# 110mb



## happa95 (Mar 30, 2008)

I don't know if it's just me noticing this but, it seems that all cubers are using 110mb as their host site for their website. Does anyone know why this is?


----------



## joey (Mar 30, 2008)

Sorry, but why did you post this in this forum? It should be off topic.

I guess they use it because it is free and well known.


----------



## pcwiz (Mar 30, 2008)

Well happa95 is a junior member and he's not experienced in this forum (same happened to me when I started two weeks ago)

Yes, I'm wondering the same question... why do a lot of cubers use 100mb as their web host?

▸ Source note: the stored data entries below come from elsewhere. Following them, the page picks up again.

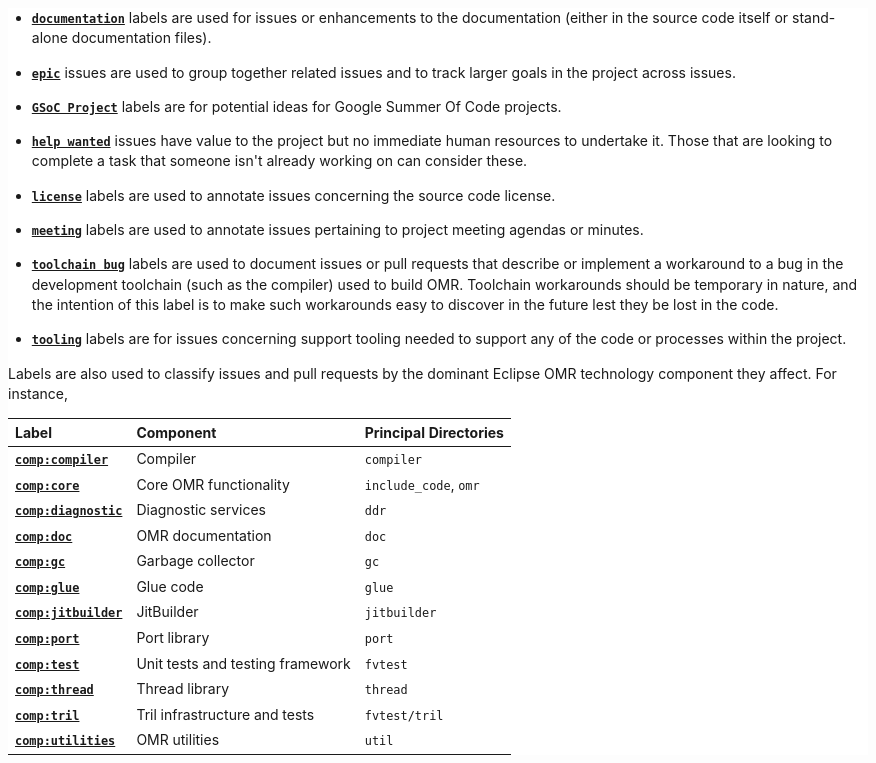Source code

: * [**`documentation`**](https://github.com/eclipse-omr/omr/labels/documentation)
  labels are used for issues or enhancements to the documentation (either in
  the source code itself or stand-alone documentation files).

* [**`epic`**](https://github.com/eclipse-omr/omr/labels/epic) issues are used to
  group together related issues and to track larger goals in the project across
  issues.

* [**`GSoC Project`**](https://github.com/eclipse-omr/omr/labels/GSoC%20project)
  labels are for potential ideas for Google Summer Of Code projects.

* [**`help wanted`**](https://github.com/eclipse-omr/omr/labels/help%20wanted)
  issues have value to the project but no immediate human resources to
  undertake it. Those that are looking to complete a task that someone isn't
  already working on can consider these.

* [**`license`**](https://github.com/eclipse-omr/omr/labels/license) labels are
  used to annotate issues concerning the source code license.

* [**`meeting`**](https://github.com/eclipse-omr/omr/labels/meeting) labels are
  used to annotate issues pertaining to project meeting agendas or minutes.

* [**`toolchain bug`**](https://github.com/eclipse-omr/omr/labels/toolchain%20bug)
  labels are used to document issues or pull requests that describe or implement
  a workaround to a bug in the development toolchain (such as the compiler) used
  to build OMR.  Toolchain workarounds should be temporary in nature, and the
  intention of this label is to make such workarounds easy to discover in the
  future lest they be lost in the code.

* [**`tooling`**](https://github.com/eclipse-omr/omr/labels/tooling) labels are for
  issues concerning support tooling needed to support any of the code or
  processes within the project.

Labels are also used to classify issues and pull requests by the dominant
Eclipse OMR technology component they affect.  For instance,

| Label | Component | Principal Directories |
| :---- | :---- | :---- |
[**`comp:compiler`**](https://github.com/eclipse-omr/omr/labels/comp%3Acompiler) | Compiler | `compiler`
[**`comp:core`**](https://github.com/eclipse-omr/omr/labels/comp%3Acore) | Core OMR functionality | `include_code`, `omr`
[**`comp:diagnostic`**](https://github.com/eclipse-omr/omr/labels/comp%3Adiagnostic) | Diagnostic services | `ddr`
[**`comp:doc`**](https://github.com/eclipse-omr/omr/labels/comp%3Adoc) | OMR documentation | `doc`
[**`comp:gc`**](https://github.com/eclipse-omr/omr/labels/comp%3Agc) | Garbage collector | `gc`
[**`comp:glue`**](https://github.com/eclipse-omr/omr/labels/comp%3Aglue) | Glue code | `glue`
[**`comp:jitbuilder`**](https://github.com/eclipse-omr/omr/labels/comp%3Ajitbuilder) | JitBuilder | `jitbuilder`
[**`comp:port`**](https://github.com/eclipse-omr/omr/labels/comp%3Aport) | Port library | `port`
[**`comp:test`**](https://github.com/eclipse-omr/omr/labels/comp%3Atest) | Unit tests and testing framework | `fvtest`
[**`comp:thread`**](https://github.com/eclipse-omr/omr/labels/comp%3Athread) | Thread library | `thread`
[**`comp:tril`**](https://github.com/eclipse-omr/omr/labels/comp%3Atril) | Tril infrastructure and tests | `fvtest/tril`
[**`comp:utilities`**](https://github.com/eclipse-omr/omr/labels/comp%3Autil) | OMR utilities | `util`
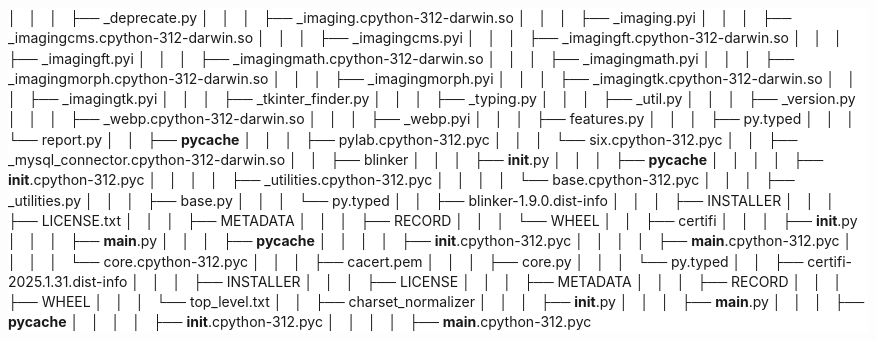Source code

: │   │           │   ├── _deprecate.py
│   │           │   ├── _imaging.cpython-312-darwin.so
│   │           │   ├── _imaging.pyi
│   │           │   ├── _imagingcms.cpython-312-darwin.so
│   │           │   ├── _imagingcms.pyi
│   │           │   ├── _imagingft.cpython-312-darwin.so
│   │           │   ├── _imagingft.pyi
│   │           │   ├── _imagingmath.cpython-312-darwin.so
│   │           │   ├── _imagingmath.pyi
│   │           │   ├── _imagingmorph.cpython-312-darwin.so
│   │           │   ├── _imagingmorph.pyi
│   │           │   ├── _imagingtk.cpython-312-darwin.so
│   │           │   ├── _imagingtk.pyi
│   │           │   ├── _tkinter_finder.py
│   │           │   ├── _typing.py
│   │           │   ├── _util.py
│   │           │   ├── _version.py
│   │           │   ├── _webp.cpython-312-darwin.so
│   │           │   ├── _webp.pyi
│   │           │   ├── features.py
│   │           │   ├── py.typed
│   │           │   └── report.py
│   │           ├── __pycache__
│   │           │   ├── pylab.cpython-312.pyc
│   │           │   └── six.cpython-312.pyc
│   │           ├── _mysql_connector.cpython-312-darwin.so
│   │           ├── blinker
│   │           │   ├── __init__.py
│   │           │   ├── __pycache__
│   │           │   │   ├── __init__.cpython-312.pyc
│   │           │   │   ├── _utilities.cpython-312.pyc
│   │           │   │   └── base.cpython-312.pyc
│   │           │   ├── _utilities.py
│   │           │   ├── base.py
│   │           │   └── py.typed
│   │           ├── blinker-1.9.0.dist-info
│   │           │   ├── INSTALLER
│   │           │   ├── LICENSE.txt
│   │           │   ├── METADATA
│   │           │   ├── RECORD
│   │           │   └── WHEEL
│   │           ├── certifi
│   │           │   ├── __init__.py
│   │           │   ├── __main__.py
│   │           │   ├── __pycache__
│   │           │   │   ├── __init__.cpython-312.pyc
│   │           │   │   ├── __main__.cpython-312.pyc
│   │           │   │   └── core.cpython-312.pyc
│   │           │   ├── cacert.pem
│   │           │   ├── core.py
│   │           │   └── py.typed
│   │           ├── certifi-2025.1.31.dist-info
│   │           │   ├── INSTALLER
│   │           │   ├── LICENSE
│   │           │   ├── METADATA
│   │           │   ├── RECORD
│   │           │   ├── WHEEL
│   │           │   └── top_level.txt
│   │           ├── charset_normalizer
│   │           │   ├── __init__.py
│   │           │   ├── __main__.py
│   │           │   ├── __pycache__
│   │           │   │   ├── __init__.cpython-312.pyc
│   │           │   │   ├── __main__.cpython-312.pyc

Also, happa95, nice YouTube videos! I like where the camera setting (except it's hard to see you solving the cube) and SUPERB camera resolution and frame rate! On the 2x2, if you aren't already (I can't see you do it), use the Fridrich Method. I see you already know all of the Fridrich Method algorithms for the 2x2, so doing it on the 2x2 will be easy for you. A simple tutorial is here:
[youtube]iU8KwWH9z1I&feature=user[/youtube]


----------



## happa95 (Mar 30, 2008)

oops! im sooo srry!


----------



## Lofty (Mar 30, 2008)

I use it because it is free and everyone else uses it 
And if it ever decides to stop existing I still have all the content saved to my computer unlike freewebs or something where everything is done strictly in the site.


----------



## pcwiz (Mar 30, 2008)

Lofty said:


> I use it because it is free and everyone else uses it
> And if it ever decides to stop existing I still have all the content saved to my computer unlike freewebs or something where everything is done strictly in the site.



What is your website URL so I can see another example site?


----------



## pjk (Mar 30, 2008)

I believe Joel used 110mb when he moved his site off his schools host, and then posted in the Yahoo group about how nice it was. Since then, everyone is building off it, and I don't blame them.


----------



## Lofty (Mar 30, 2008)

pcwiz said:


> Lofty said:
> 
> 
> > I use it because it is free and everyone else uses it
> ...



loftycuber.110mb.com


----------



## n00bcubix (Mar 31, 2008)

lofty i love your site XP


----------



## Lofty (Mar 31, 2008)

thanks 
watch out tho apparently it has loads of errors.


----------



## n00bcubix (Apr 1, 2008)

okay I'm going to make one and when i do ill put the link on my signature.


----------